** THE TASK **
Could you return the data that follows exactly, minus the images?

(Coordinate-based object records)
•••••
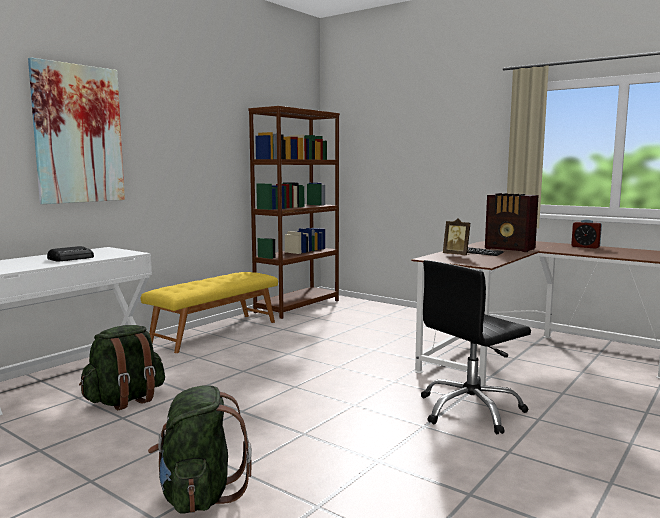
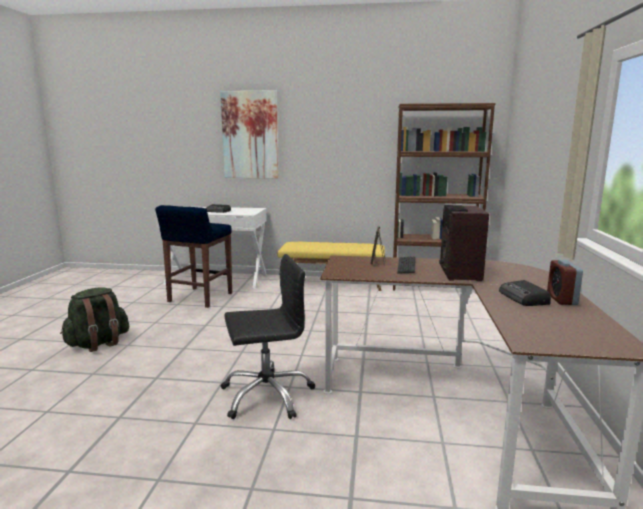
camera: 60 degrees right, 5 degrees up
green backpack [79,325,165,410] -> blue stool [155,205,232,308]
black office chair [421,260,531,434] -> black office chair turned 135 degrees clockwise [221,254,315,419]
none -> radio [499,280,551,306]

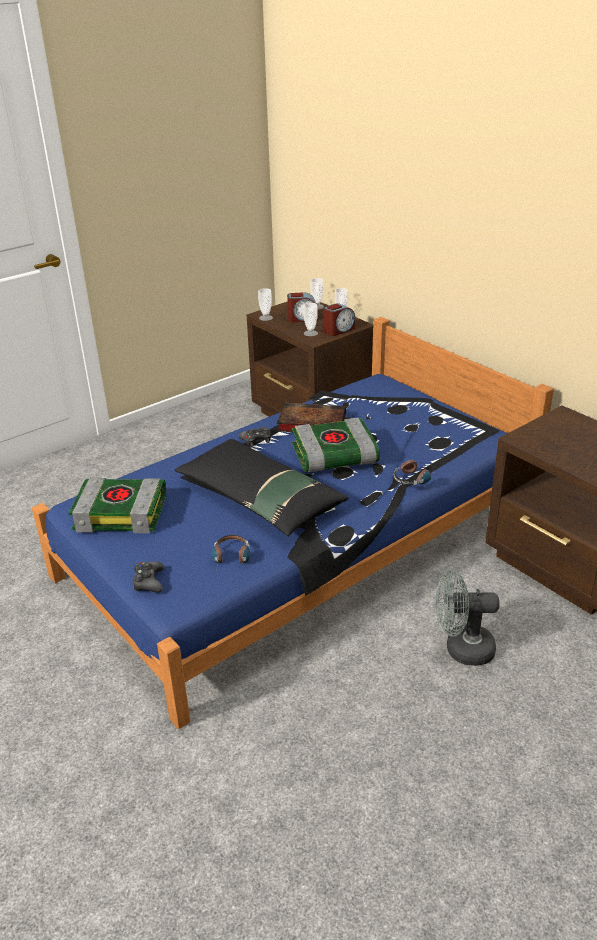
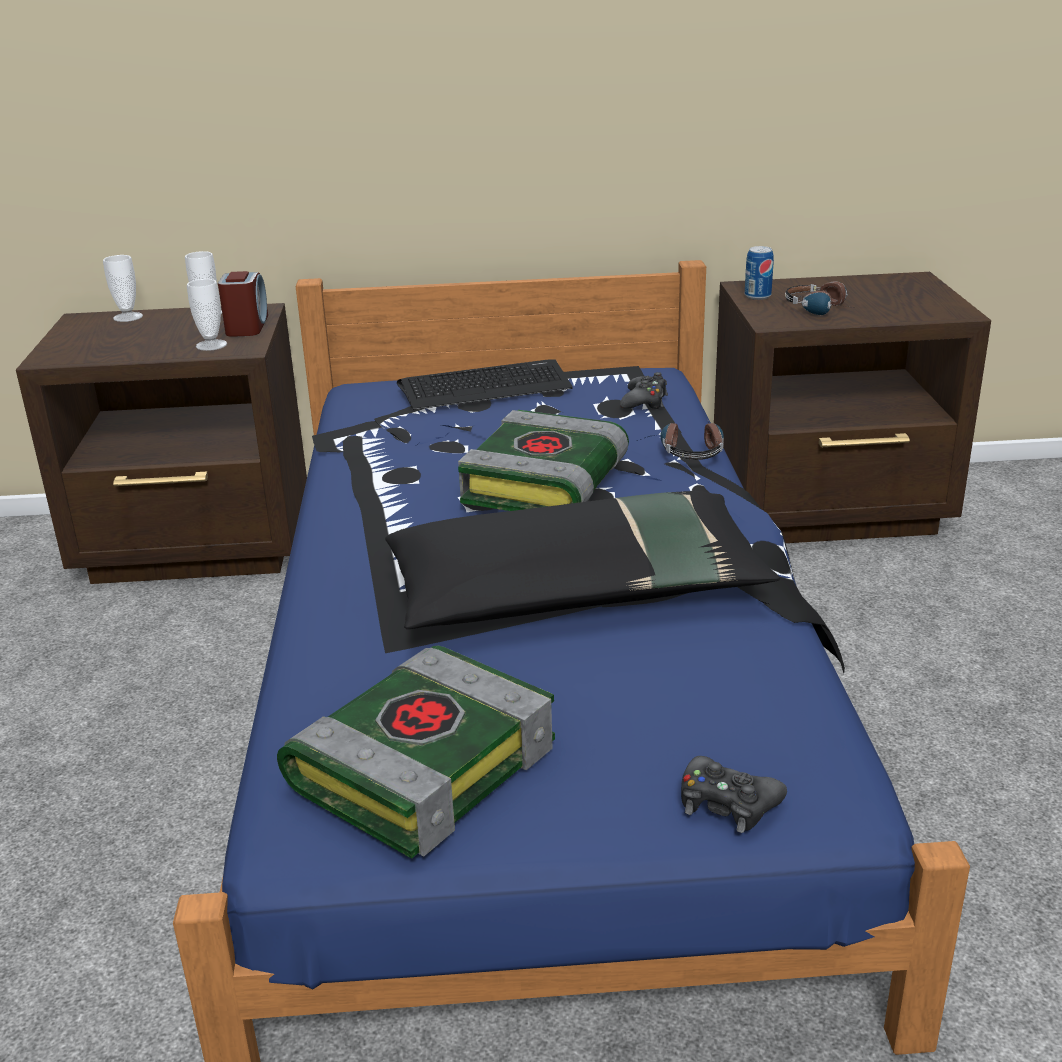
camera: 55 degrees left, 5 degrees down
headphones [211,535,250,563] -> headphones moved to [785,281,853,315]
black game controller [238,427,271,447] -> black game controller moved to [620,372,668,409]
cup [258,288,273,321] -> none
book [277,403,346,432] -> none
alarm clock [287,292,316,322] -> none
grey fan [436,570,499,666] -> none
none -> keyboard [397,359,573,410]
none -> can [745,246,774,300]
•••••
** FINISHED EXERCISE **
camera: 60 degrees right, 5 degrees up
green backpack [79,325,165,410] -> blue stool [155,205,232,308]
black office chair [421,260,531,434] -> black office chair turned 135 degrees clockwise [221,254,315,419]
none -> radio [499,280,551,306]

camera: 55 degrees left, 5 degrees down
headphones [211,535,250,563] -> headphones moved to [785,281,853,315]
black game controller [238,427,271,447] -> black game controller moved to [620,372,668,409]
cup [258,288,273,321] -> none
book [277,403,346,432] -> none
alarm clock [287,292,316,322] -> none
grey fan [436,570,499,666] -> none
none -> keyboard [397,359,573,410]
none -> can [745,246,774,300]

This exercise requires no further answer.